#### OBJECTIVE A
Please return the passage of the reach zones guide that begins at the words "To understand the" and stops after the words "to unnecessary harm.", copied word for word.

Ergonomic Reach Zones

A Comprehensive Guide

The fundamental concept of designing the workplace to fit the worker and not the other way around.

Designing the workplace to fit the demands and needs of all employees is a cornerstone in preventing ergonomic-related injuries. When considering ergonomic stressors, maintaining proper Reach Zones is vital to ensuring that employees, especially those working in stationary positions for long hours, have a workspace set up to meet their daily demands.

Working in a stationary industrial or laboratory setting may not seem like a high-risk activity to the untrained eye. Still, the injuries involved in this line of work are quite frequent and can be severe. Based on the U.S. Bureau of Labor Statistics, in 2019, 28% of reported non-fatal injuries were attributed to Musculoskeletal Disorders arising from ergonomic-related risk factors. Liberty Mutual’s Annual Workplace Safety Index estimates the cost of injuries caused by handling objects and awkward postures at over $16 billion annually.

The natural range of motion of the human body varies from person to person. Using our knowledge of Ergonomic Reach Zones, we can tailor your workspace to cater to the human body’s natural range of motion.

Vertical Ergonomic Reach Zones

Work In The Green Zone

To understand the importance of Ergonomic Reach Zones, we must
define them, explain their uses, and how we can set them up properly.

Know Your Reach Zones

Working in an industrial or laboratory setting can subject employees to repetitive motions while positioned at a workstation. The accumulation of these repetitive motions, especially those that deviate the body from neutral posture or the natural range of motion, can result in unwanted stress that may lead to more serious injuries.

Reach Zones are areas within an employee’s reach (usually centered around a specific workstation) that are frequented to perform daily tasks. On the other hand, Ergonomic Reach Zones are areas that employees can comfortably reach without subjecting their bodies to unnecessary harm.
They make up the envelope of the human body’s natural range of motion and define the body’s limits while interacting with the environment around it.

Ergonomic Neutral Zone

Ergonomic Reach Zones are classified into three main types:

Zone 1: Primary Zone
Zone 2: Secondary Zone
Zone 3: Tertiary Zone
Vertical Reach Zones

Zone 1, the Primary Zone, consists of the area (both horizontally and vertically) directly within reach of an employee where the usual tools and equipment most frequently used are found. This zone is characterized by the area a person can reach within their workstation while maintaining a bent elbow. This may be where most of the commonly used tools or equipment would likely be placed in an industrial or laboratory setting, especially those that require repetitive use throughout the workday.

Zone 1 is called the “Neutral Reach Zone,” meaning that this is the area that the human body will be most comfortable in for an extended period and will cause the least amount of strain on the body. Items placed in this zone are easy to
reach. Here is where we should position the most frequently used items. It’s the zone where most of the work motions should happen.

As we show in Figure 1.2 below, the range of motion in this zone focuses on movements not exceeding the maximum reach of the average forearm with a bent elbow, meaning that the natural range is up to 14” in the horizontal plane and 6” in the vertical plane (as shown in Figure 1.1).

#### OBJECTIVE B
Collect every line of the records below that contains the string "kern".

#### PROVIDED INFORMATION
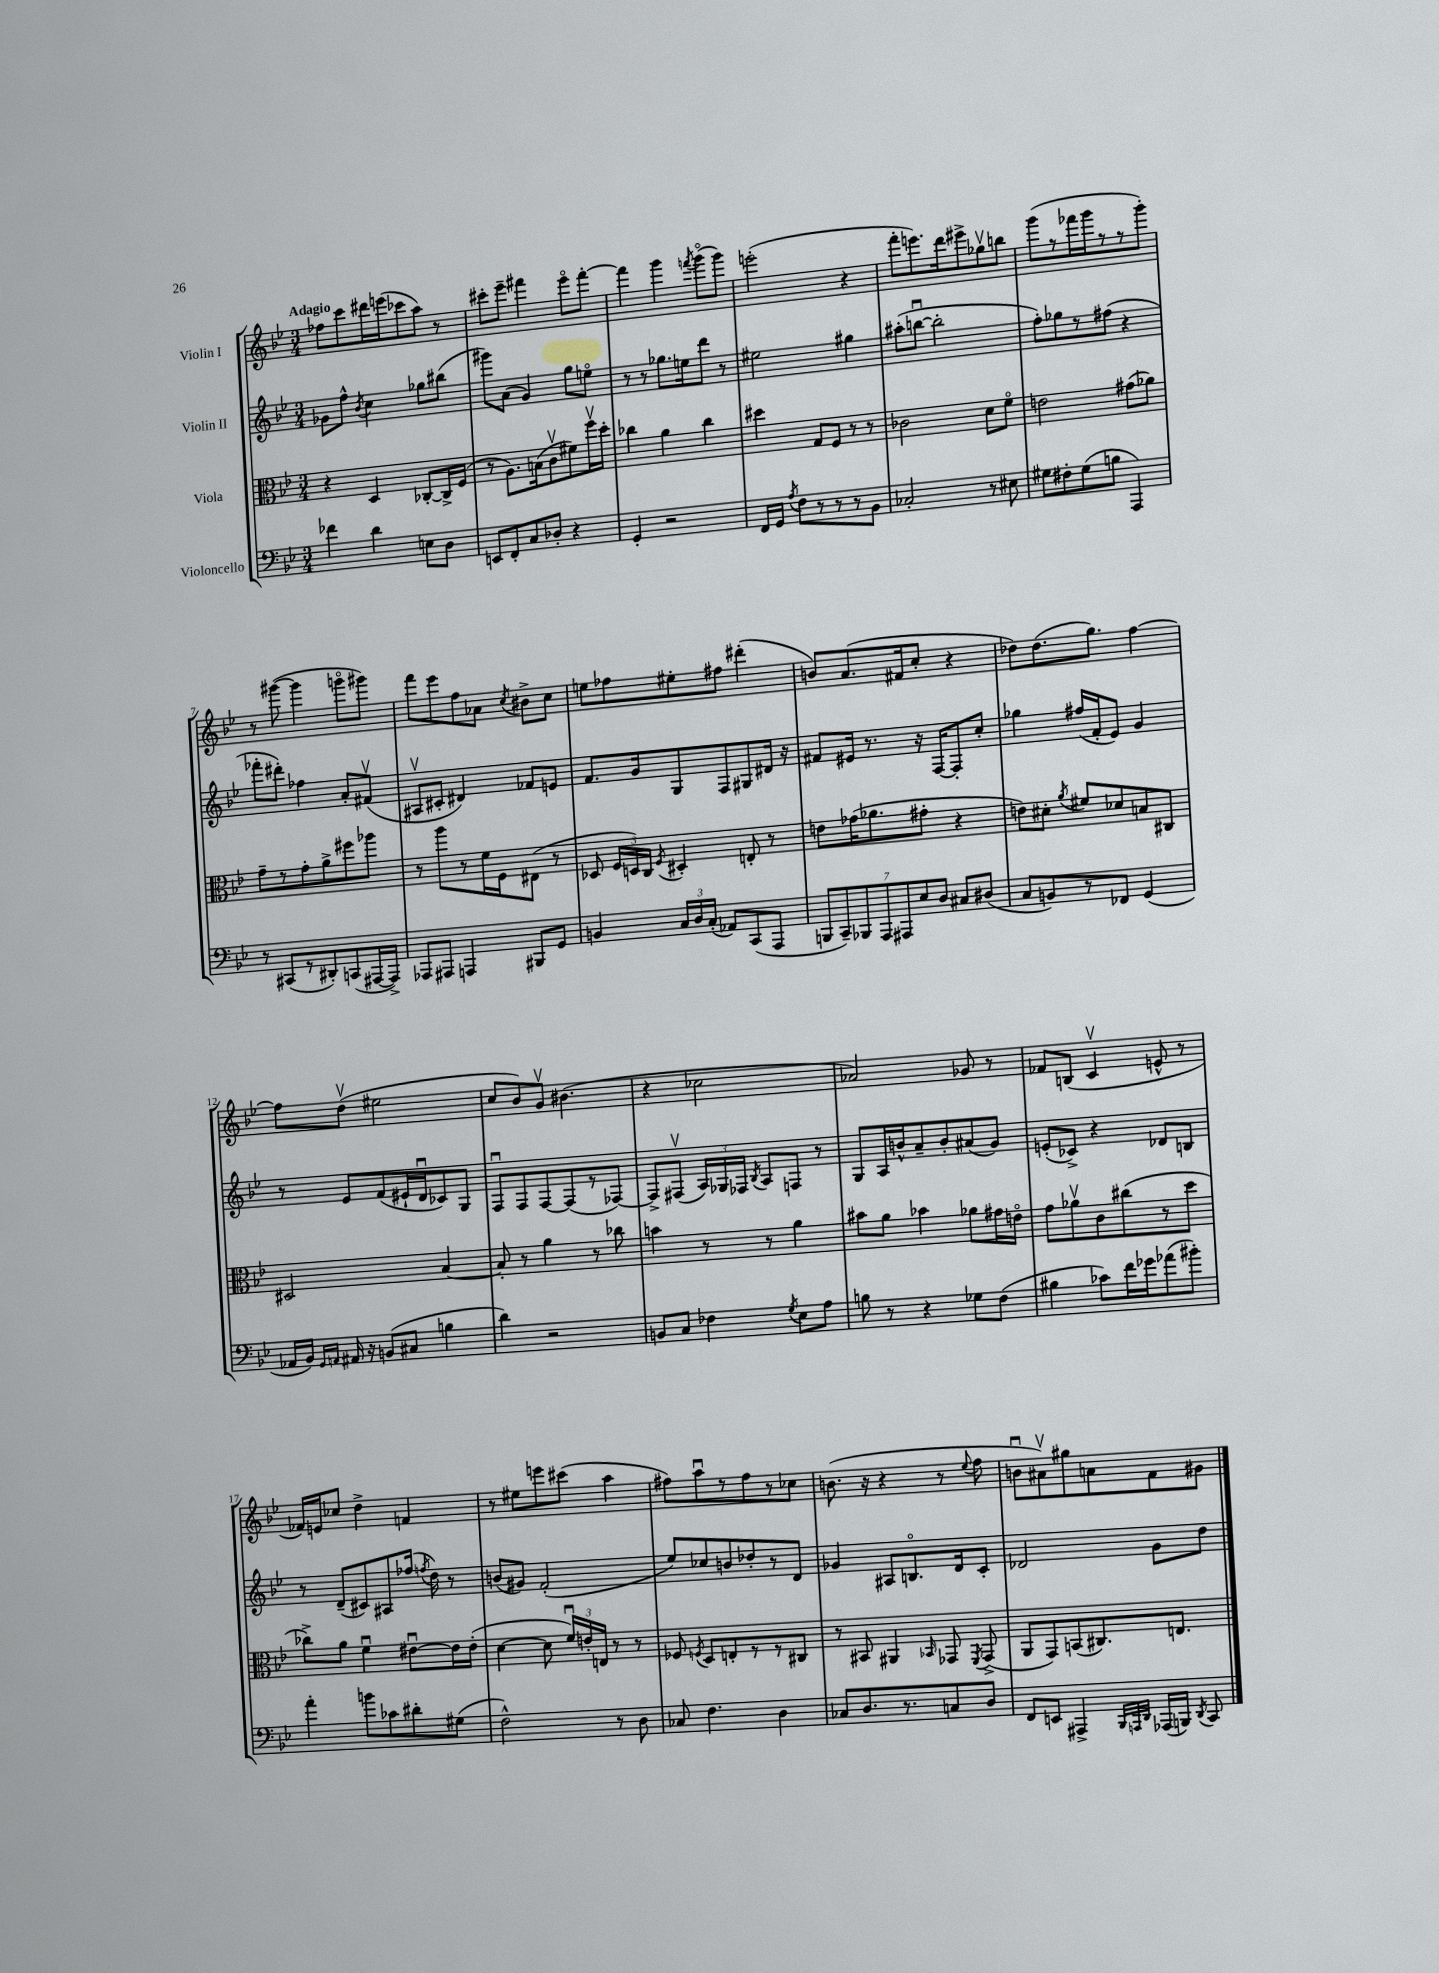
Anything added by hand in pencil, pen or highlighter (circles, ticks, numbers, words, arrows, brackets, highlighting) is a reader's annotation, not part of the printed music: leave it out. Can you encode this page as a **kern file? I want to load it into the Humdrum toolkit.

**kern	**kern	**kern	**kern
*staff4	*staff3	*staff2	*staff1
*clefF4	*clefC3	*clefG2	*clefG2
*k[b-e-]	*k[b-e-]	*k[b-e-]	*k[b-e-]
*M3/4	*M3/4	*M3/4	*M3/4
4f-\	4r	8g-\L	8ff-\L
.	.	8ff^^\J	8ccc\
.	.	8qb-/	.
4d\	4D/	4cc\	16ddd#\L
.	.	.	(16eee\J
.	.	.	8ccc-\
8E\L	[8C-'/L	8gg-\L	8aa\J)
8D\J	16C-^/]L	(8bb#\J	8r
.	(16F/JJ	.	.
=	=	=	=
8EE/L	8r	8ggg#\L)	8ccc#'\L
8FF'/	8.A\L)	(8a\J	8eee-~\J
8C/	.	4g/)	4fff#\
.	(16B\k	.	.
8D-'/J	8cv\	.	.
4r	8f#\)	8gg\L	8eee-o\L
.	16ffv\L	8eeo\J	[8fff#'\J
.	16dd'\JJ	.	.
=	=	=	=
4GG'/	4cc-\	8r	4fff#\]
.	.	8r	.
2r	4a\	8.gg-\L	4ggg\
.	.	16ee\k	.
.	.	.	8qfff/
.	4cc-\	8ddd\J	(8gggo\L
.	.	8r	8ggg\J)
=	=	=	=
16FF/LL	4dd#\	2ee#\	(2eee'\
16GG/JJ	.	.	.
8qA/	.	.	.
8F\L	.	.	.
8r	8G/L	.	.
8r	8F/J	.	.
8r	8r	4gg#\	4r
8BB-\J	8r	.	.
=	=	=	=
2C-'/	2c-\	(8aa#'\L	8fff'\L
.	.	[8bbu\J	8.eee\)
.	.	2bb'\]	.
.	.	.	16ddd\k
.	.	.	8eee#^\
8r	8d\L	.	8gg-v\
8E#\	8fo\J	.	8bb\J
=	=	=	=
8G#\L	2e\	8ff'\L)	(8ggg\L
8F#'\	.	8gg-\	8r
(8G#\	.	8r	16fff-\L
.	.	.	16ggg\J
8B\J	.	(8ff#\J	8r
4AAA/)	(8g#\L	4r	8r
.	8a-\J)	.	8ggg'\J)
=	=	=	=
8r	8g~\L	8fff-'\L	8r
(8CC#/L	8r	8ddd#'\J)	([8ggg#\
8r	8g'\	4ff-\	4ggg#\]
8DD#'/)	8a^\	.	.
(8CC/	8ff#\	8a'/L	8gggo\L
[16AAA#/L	8aa-\J	(8f#v/J	8ggg#\J)
16AAA#^/]JJ)	.	.	.
=	=	=	=
8AAA-/L	8r	8A#v/L	8fff\L
8AAA#/J	8aa\L	8c#'/J	8eee-\
4AAA/	8r	4d#/)	8ff\
.	16f\L	.	8a-\J
.	16F\J	.	.
.	.	.	8qcc/
8BBB#/L	(8E#\J	8f-/L	8b#^\L
8GG/J	8r	8e/J	8cc\J
=	=	=	=
4BB/	8D-/	8.f/L	8ee\L
.	24F/LL	.	8ff-\
.	24D/)	.	.
.	.	16g/k	.
.	24C/JJ	.	.
.	8qF/	.	.
24C/LL	4D#'/	8G/	8ee#'\
24D/	.	.	.
(24C'/JJ	.	.	.
8AA-/L)	.	8F/	8ff#\J
(8CC/	8E'/	8G#/	(4ddd#'\
8AAA/J	8r	16d#/Jk	.
.	.	16r	.
=	=	=	=
14BBB/L	8e\L	8f#/L	8b/L)
14CC~/)	.	.	.
.	(16g-\K	16e#/Jk	(8.a/
14BBB-/	.	.	.
.	8.a-\	8.r	.
14AAA/	.	.	.
14AAA#/	.	.	.
.	.	.	16f#/k
14E-/	.	.	.
.	8g#'\J	16r	8cc'/J
14D/J	.	.	.
.	.	[16F/LK	.
8C#/L	4r	8F'/]	4r
(8D#/J	.	8cc'/J	.
=	=	=	=
8C/L	8e\L)	4gg-\	8dd-\L)
8BB/)	8d#'\J	.	(8.dd-\
.	8qa/	.	.
8r	8f#/L	(16ff#/LL	.
.	.	16f'/J	8.gg\J)
8FF-/J	8d-/	8e-/J)	.
(4GG/	8B/	4g/	[4ff\
.	8C#/J	.	.
=	=	=	=
16AA-/LL	2D#/	8r	8ff\]L
16BB-/JJ)	.	.	.
16qqGG/LL	.	.	.
16qqAA/JJ	.	.	.
16AA#/	.	8e-/L	(8ddv\J
16r	.	.	.
(8BB/L	.	(8f/	2ee#\
8C#/J	.	16e#`/L	.
.	.	16du/J	.
4B\	[4B-/	8c-/)	.
.	.	8G/J	.
=	=	=	=
4d\)	8B-'/]	8Fu/L	8cc/L
.	8r	8F/	8b-/)
2r	4a\	[8F/	8gv/J
.	.	(8F/]	(4.b#\
.	8r	8r	.
.	8cc-\	[8F-/J)	.
=	=	=	=
8BB/L	4b\	8F-^/]L	4r
8C/J	.	(8F#v/J	.
4F-\	8r	24A/LL)	2cc-\
.	.	24G-/	.
.	.	24F-/JJ	.
.	.	8qB-/	.
.	8r	8A/L	.
8qG/	.	.	.
8E-\L	4a\	8F/J	.
8A\J	.	8r	.
=	=	=	=
8B\	8b#\L	8G/L	2a-/)
8r	8a\J	16A/L	.
.	.	16b^^/J	.
4r	4b-\	8a~/	.
.	.	8b'/	.
8G-\L	8a-\L	(8a#/	8g-/
(8F\J	16g#\L	8g/J)	8r
.	16eo\JJ	.	.
=	=	=	=
4B#\	8g\L	(8e'/L	8f-/L
.	8a-v\	8c-^/J)	(8B/J
8c-\L)	8c\	4r	4cv/
16f\L	(8cc#\	.	.
16g-\J	.	.	.
(8a-\	8r	8d-/L	8e^^/
8b#'\J)	8dd\J	8B/J	8r
=	=	=	=
4a'\	8cc-^\L)	8r	16f-/LL)
.	.	.	16e/J
.	8a\J	(8d~/L	8cc-/J
8b\L	4fu\	8c#/)	4dd^\
8c-\	.	8A#/	.
8d#'\	[8e#u\L	(16ff-/Jk	4f/
.	.	8qff/	.
.	.	16dd\)	.
(8G#\J	16e#\]L	8r	.
.	(16e#'\JJ	.	.
=	=	=	=
2F^^\)	[4d\	(8b/L	8r
.	.	8g#/J)	8ee#\L
.	8d\]	(2f'/	8eee\
.	24fu/LL)	.	(8ccc#\J
.	24e'/	.	.
.	24E/JJ	.	.
8r	8r	.	4aa\
8D\	8r	.	.
=	=	=	=
8C-/	8F-/	8ee-/L)	8ff#\L)
.	8qF/	.	.
4.F\	8D/L	8cc-/	8aau\
.	8E'/	8b/	8r
.	8r	8dd-'/	8ff#\
4D\	8r	8r	8r
.	8C#/J	8d/J	8cc-\J
=	=	=	=
8C-/L	8r	4g-/	(8.b\
8.D/	8BB#/	.	.
.	.	.	16r
.	4AA#/	8A#/L	4r
8.r	.	.	.
.	.	8.Bo/	.
.	16qqBB-/	.	.
8C/	8GG-/	.	8r
.	.	16d/k	.
.	8qFF/	.	8qqee-/
8D/J	(8GG-^/	8c'/J	8ff\
=	=	=	=
8FF/L	8AA/L	2d-/	8bu\L
8EE/J	8GG/)	.	8a#v\)
4AAA#^/	(8BB/	.	8gg#\
.	8.C#/)	.	8a\
32qqBBB-/LLL	.	.	.
32qqAAA/	.	.	.
32qqDD/JJJ	.	.	.
(16AAA-/LL	.	8g\L	8f\
16BBB/JJ)	8.E/J	.	.
8qDD/	.	.	.
8CC/	.	8dd\J	8g#\J
==	==	==	==
*-	*-	*-	*-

#### EXERCISE RESULT A
To understand the importance of Ergonomic Reach Zones, we must
define them, explain their uses, and how we can set them up properly.

Know Your Reach Zones

Working in an industrial or laboratory setting can subject employees to repetitive motions while positioned at a workstation. The accumulation of these repetitive motions, especially those that deviate the body from neutral posture or the natural range of motion, can result in unwanted stress that may lead to more serious injuries.

Reach Zones are areas within an employee’s reach (usually centered around a specific workstation) that are frequented to perform daily tasks. On the other hand, Ergonomic Reach Zones are areas that employees can comfortably reach without subjecting their bodies to unnecessary harm.

#### EXERCISE RESULT B
Anything added by hand in pencil, pen or highlighter (circles, ticks, numbers, words, arrows, brackets, highlighting) is a reader's annotation, not part of the printed music: leave it out. Can you encode this page as a **kern file? I want to load it into the Humdrum toolkit.
**kern	**kern	**kern	**kern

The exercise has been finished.